→ **本文**:
....................

昭和32年
年次経済報告
速すぎた拡大とその反省
経済企画庁
各論
国民生活
低所得世帯の動向と基本的問題
31年度の国民生活の改善は勤労者世帯の内部においては所得階層別にみてもそれほどの差はみられなかったが、低所得世帯についてはさらに詳しくみることにしよう。
まず、厚生省調べの「生活被保護人員」をみると、31年においては前年よりも約10万人減少して182万5000人となり総人口の2.0%となった。また厚生省が生活被保護世帯と同程度に低い生活水準にあるものと推定している「低消費水準世帯」も前年より約11万世帯減少して181万4000世帯となった。
さらに被保護世帯や低消費水準世帯を多く含んでいる「日雇世帯」「家内工業世帯」零細農家及び露天商行商等を含む「その他の世帯」は日雇世帯が前年とほとんど変わらなかったことを別とすればいずれも前年よりかなりの減少をみている。
このように31年における低所得世帯が減少したのは主として好況の波及による影響と考えられるが、長期的にみた戦後の推移においてもやや減少の傾向にあるようにみえる。まず生活被保護人員をみると終戦直後は極端な低生活水準にあったので、極めて低い保護基準でも22年で281万人を超えていた。しかし、その後は経済の急速な回復による所得水準の上昇、所得階層分布の縮小等により26年頃までには200万人前後に減少した。26年以降は経済の成長率がやや鈍り所得階層分布も拡大したが、他方、軍人恩給等の支給開始等のその他の要因も加わったので、31年には182万人に減少している。しかし、この減少はその全部が世帯主が労働力を有する世帯の減少によるものである。特に自営業と常用労働者世帯の減少率が大きかった。これに反して世帯主が労働力を持たない世帯においてわずかながら増加傾向にある。
さらに被保護世帯と同程度の生活水準にある低消費水準については29年以降の調査しかないが、これによると景気変動による増減はあるがその総数はほとんど横ばいであり、国民総世帯数に対する比重で縮小傾向にある。
一方、生活保護、低消費水準世帯等の低所得貧困世帯を多く含んでいる日雇世帯、家内工業世帯、零細農家露天商行商等を含む「その他」の世帯を厚生行政の基礎調査によってみると28年以降、日雇世帯は微増、家内工業世帯は大幅に減少し、「その他」の世帯も景気循環的な変動は激しいが減少傾向にある。このように長期趨勢的にみても生活被保護世帯や低水準世帯等は停滞ないしやや減少気味にあるが、その形成の基盤をなす日雇世帯、家内工業世帯、「その他」の零細な業態世帯も停滞ないし減少傾向にある。しかし、前述したように被保護世帯と低消費水準を合わせた貧困世帯は31年においても222万世帯に達し、国民総世帯の11%という大きな比重を占めている。しかもその一人当たりの消費水準は常用勤労者世帯の42%に過ぎず、エンゲル係数も60%という状態にあるのでその改善は大きな問題といわなければならない。

....................

→ **生データ**:
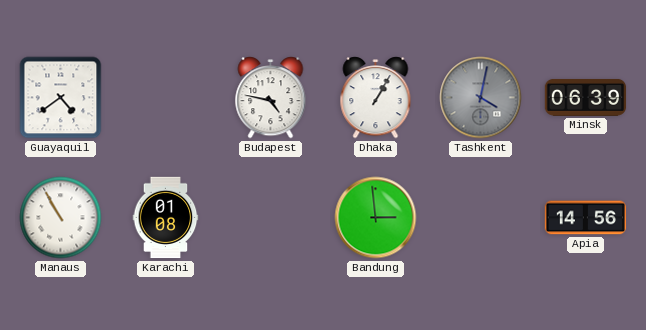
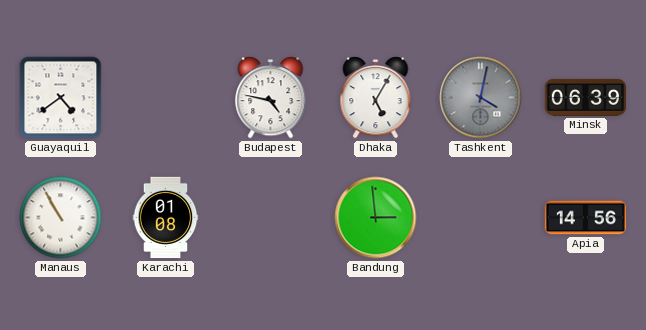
Dhaka: 1:05 -> 5:05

....................

→ **練習問題**:
A – 低所得世帯についての文章によると、昭和22年に極めて低い保護基準でも生活被保護人員が281万人を超えていたのはなぜか、一～三文で説明せよ。
B – 低所得世帯についての文章を、最後の文の後から書き継げ。
資料は本文とは別の出典から取ったものである。

→ **解答**:
A – 終戦直後は極端な低生活水準にあったためである。そのため、保護基準が極めて低くても、生活被保護人員は281万人を超えていた。

B –
このような低所得貧困世帯形成の原因には大きく分けて二つの類型がある。その第一の類型は所得能力の喪失、停止または制限による所得水準の低下によるもであり、これには世帯主の低収入から傷病労働力の停止、貧困化という過程をたどるものと世帯主の、老齢化により労働力を喪失するかあるいは正常の就業が困難となるもの及び、母子世帯のように幼児保育のために就業が制限され所得水準が低下するという三つの形態がある。これ等の世帯は被保護世帯に多く、その世帯の特徴は一般世帯に比べ世帯人員は少ないが傷病人が多く、かつ、労働力年齢層の比率も少ない。そのため有業率が最も低くしかも世帯主及び世帯員の所得水準も低いということにある。もっともこのような傷病は低所得との悪循環も考えられるので基本的には世帯主の低所得ということが大きな影響を与えていることはいうまでもない。
これに対し、第二の類型のものは世帯主が低収入であるとともに多子家族のために世帯内の労働可能の年齢層が少なく、かつ幼児の保育のために妻その他の世帯員の就業も制限されて、世帯主の低収入を補う世帯員の収入もまた十分でない世帯である。
このような世帯は厚生行政の基礎調査による低消費水準世帯に多い。従ってこの世帯の特徴は一般世帯に比べると世帯主の収入水準が非常に低くかつ世帯人員が多い。しかもその多くは生産年齢に達しない幼齢人口である。さらに、生産年齢人口中の有業率も一般世帯よりもはるかに少ないので有業人員当たりの扶養率は一般世帯に比べると非常に高い状態である。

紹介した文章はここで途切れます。